The Challenge for Travel Brands
With these things in mind, travel marketers can begin to rethink their assumptions and retool their strategies. They can take a deeper, more detailed dive into segmenting customer bases. For instance, they can transform an existing audience of “married Gen-X businessmen living in the London metropolitan area” to more targeted sub-audiences.
Using behavioral data from their customer base, they may find 3 new audiences for whom they can create special offers and reach with a nuanced communications strategy:
• The “tech-savvy” man who’s always connected and likely to take action on mobile offers
• The “eco-minded” man who is likely to choose more environmentally-friendly or “green” brands and amenities
• The “active” man who is likely to take advantage of couples’ adventure or outdoor excursion packages
The travel brand in this example doesn’t need to see their “married Gen-X businessmen living in the metro London area,” through a foggy lens.

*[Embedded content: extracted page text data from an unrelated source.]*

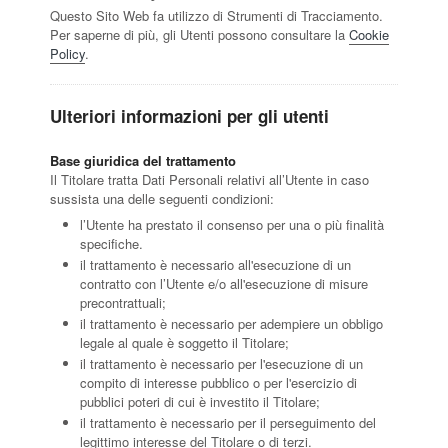
Questo Sito Web fa utilizzo di Strumenti di Tracciamento.
Per saperne di più, gli Utenti possono consultare la
Cookie
Policy
.
Ulteriori informazioni per gli utenti
Base giuridica del trattamento
Il Titolare tratta Dati Personali relativi all’Utente in caso
sussista una delle seguenti condizioni:
l’Utente ha prestato il consenso per una o più finalità
specifiche.
il trattamento è necessario all'esecuzione di un
contratto con l’Utente e/o all'esecuzione di misure
precontrattuali;
il trattamento è necessario per adempiere un obbligo
legale al quale è soggetto il Titolare;
il trattamento è necessario per l'esecuzione di un
compito di interesse pubblico o per l'esercizio di
pubblici poteri di cui è investito il Titolare;
il trattamento è necessario per il perseguimento del
legittimo interesse del Titolare o di terzi.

By uncovering more about him—and his travel behavior trends—brands can serve his needs on a more personal level, offering him the tools, products and services he is likely to enjoy.
From here, the travel brand can take a closer look at their products, services, booking tools and customer value propositions to ensure they’re aligned with their audiences’ true preferences. There are opportunities to get closer to customers, driving additional value and loyalty. And with the competitive nature of the travel market, brands need all the differentiation they can get.